• **Data extract**
[Start of Attachment]
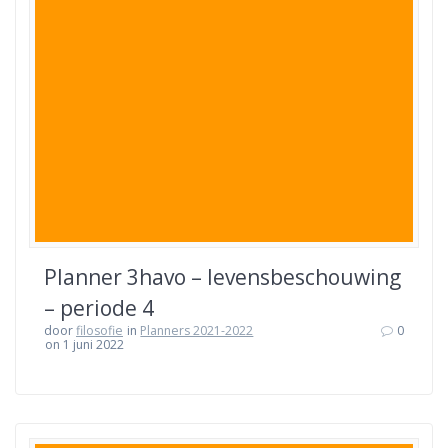
Planner 3havo – levensbeschouwing
– periode 4
door
filosofie
in
Planners 2021-2022
0
on 1 juni 2022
[End of Attachment]
• **Assigned task**
Every line above should be retyped exactly; the pictures do not belong in the copy.

• **Result of the exercise**
Planner 3havo – levensbeschouwing
– periode 4
door
filosofie
in
Planners 2021-2022
0
on 1 juni 2022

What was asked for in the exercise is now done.